One of the most important decisions parents need to make before their baby is born is whether or not to breastfeed baby. But why? What happens if you can’t breastfeed? What problems can you encounter when you are breastfeeding? How can you solve these? Savannah Senior, Clamber Club Expert and Speech-Language therapist, sheds some light on the benefits of breastfeeding and gives us some useful breastfeeding tips.
What are the benefits of breastfeeding?
Protects your infant against infections. “Breastmilk contains antibodies which the mother has been exposed to and these then help fight infection and disease,” says Senior. She adds, “your infant is less likely to get diarrhoea, gastrointestinal infections, respiratory infections, urinary tract infections, otitis media (ear infections) and bacterial meningitis.”
Breastfeeding enhances the development and maturation of your infant’s immune system, central nervous system and the organs.
Breastmilk contains enzymes that are required to absorb important nutrients. Formula milk does not contain these enzymes.
Colostrum is the first milk that your baby is exposed to after birth and contains more protein and vitamin A than mature breastmilk.
“Colostrum is important in the prevention of jaundice, stabilizing a newborn’s glucose levels and lining the gut to prevent infection,” explains Savannah. Colostrum helps to prevent excess strain on your infant’s immature kidneys. This is because the renal system is not fully developed before day three and would thus be unable to filter large amounts of milk.
Breastmilk fed directly from the breast is never contaminated and is at the correct temperature for your infant. It is also made up of the correct amounts of fats, proteins and carbohydrates for sick and healthy infants.
Breastmilk is more easily digested than formula milk and is an intestinal soother. Formula milk may result in intestinal irritation. This results in an increased risk of allergies. Breastfeeding also decreases the risk of asthma and eczema.
Breastmilk can act as a natural painkiller and is able to soothe infants by increasing endorphins and decreasing stress hormones. “Breastfeed your infant during injections or other procedures to calm him, if this is not possible, give him a few drops of breastmilk before the procedure,” suggests Senior.
Decreases the risk of postpartum depression.
“Often breastfeeding difficulties are caused by poor positioning and latching of your infant,” says Savannah.
Here are some tips to help you determine if your child is positioned and is latching correctly:
What are the signs of correct positioning?

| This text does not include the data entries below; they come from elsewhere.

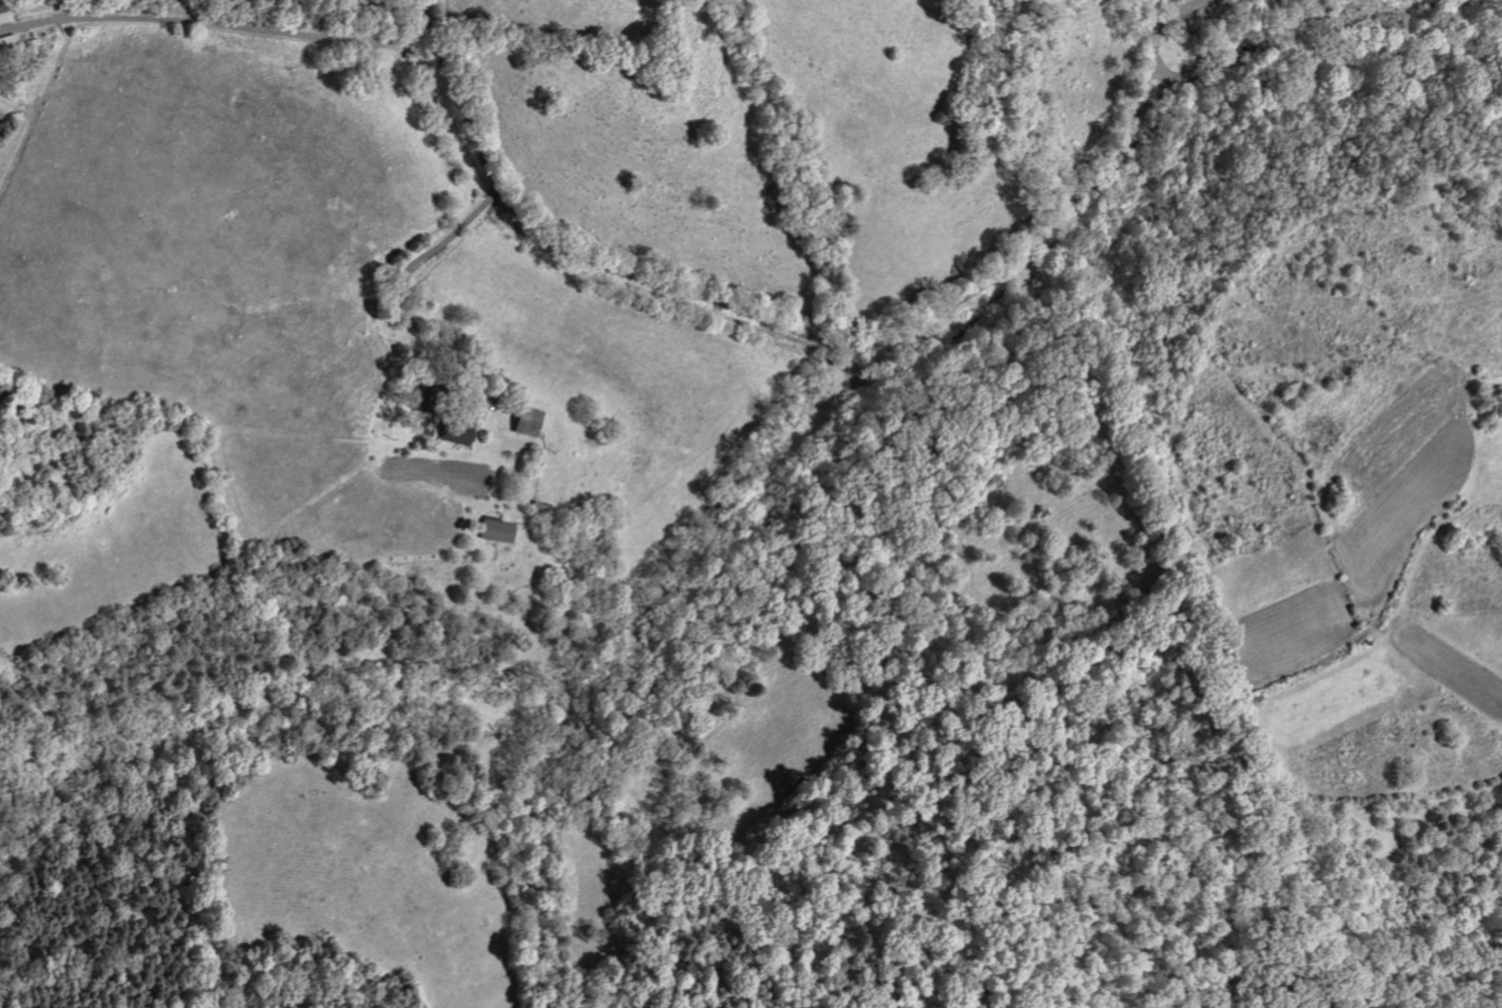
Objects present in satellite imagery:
building: (3, 13)
road: (217, 23)
road: (1154, 44)
road: (1311, 52)
road: (406, 273)
road: (746, 313)
building: (525, 421)
building: (456, 434)
building: (496, 530)

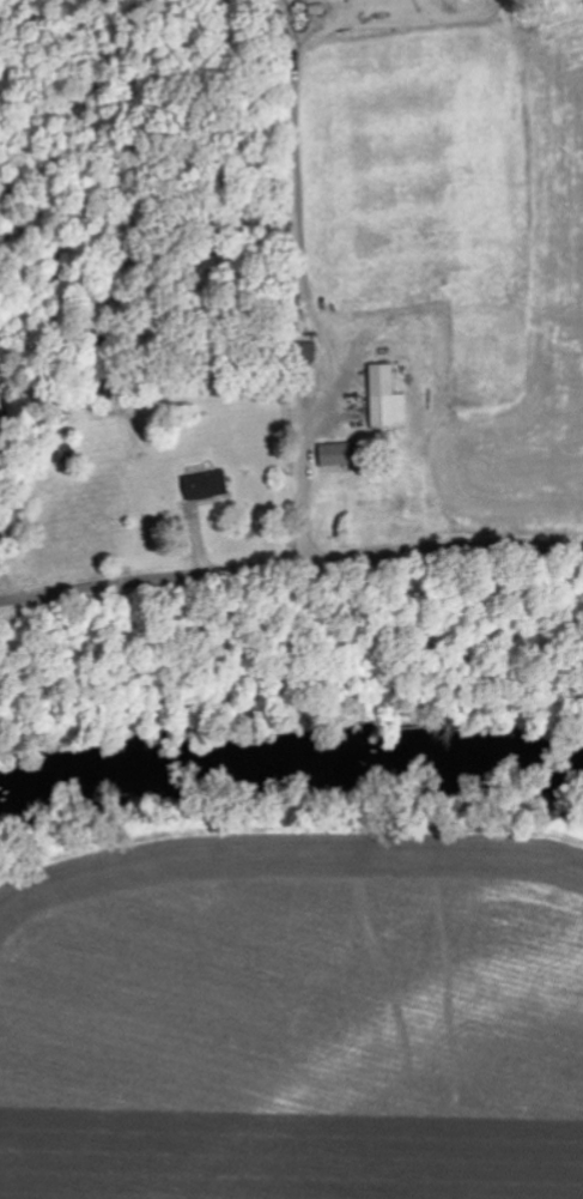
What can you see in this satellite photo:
building: (388, 397)
building: (346, 453)
building: (209, 485)
road: (290, 560)
river: (291, 751)

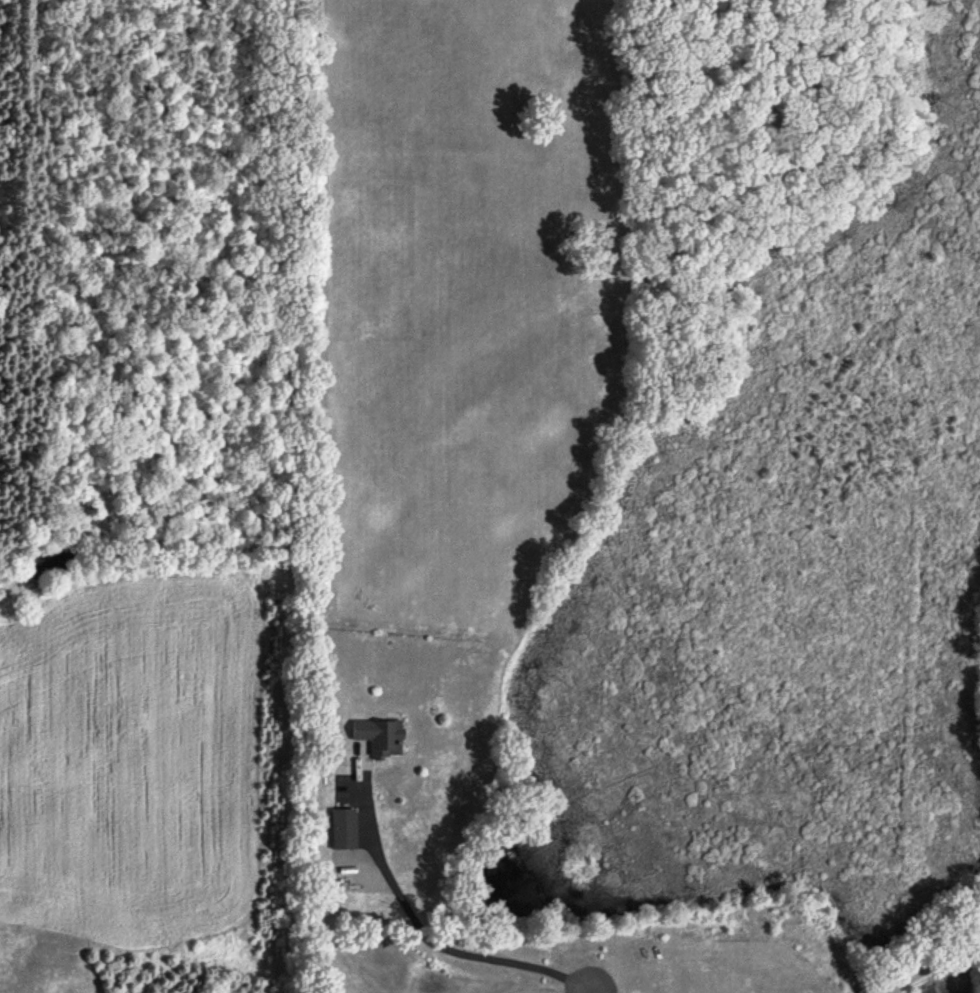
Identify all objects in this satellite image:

- Your infant’s neck and body is straight
- Your infant’s body is facing your body
- Your infant is held close to your body
- The infant’s whole body is supported
What are the signs of correct attachment?
- Your infant’s mouth is wide open
- Your infant’s chin is touching the breast
- There is more areola (the darken circle around the nipple) visible above the breast than below
- Your infant’s lips are curled outwards.
- You can hear your infant swallow.
“If positioning and attachment are correct and you are still concerned consult a health care professional such as a qualified lactation consultant or a specialised dietician or speech therapist,” recommends Senior.
WHO recommendations for breastfeeding:
- Infants should be breastfed exclusively for 6 months (no other liquids, foods or substances other than breastmilk, unless medically indicated).
- Infants should be fed on demand.
- Breastfeeding should continue for as long as the mother and infant are both benefiting. One can enjoy the benefits of breastfeeding for as long as 2 years of age, with increasing amounts of complementary foods from 6 months.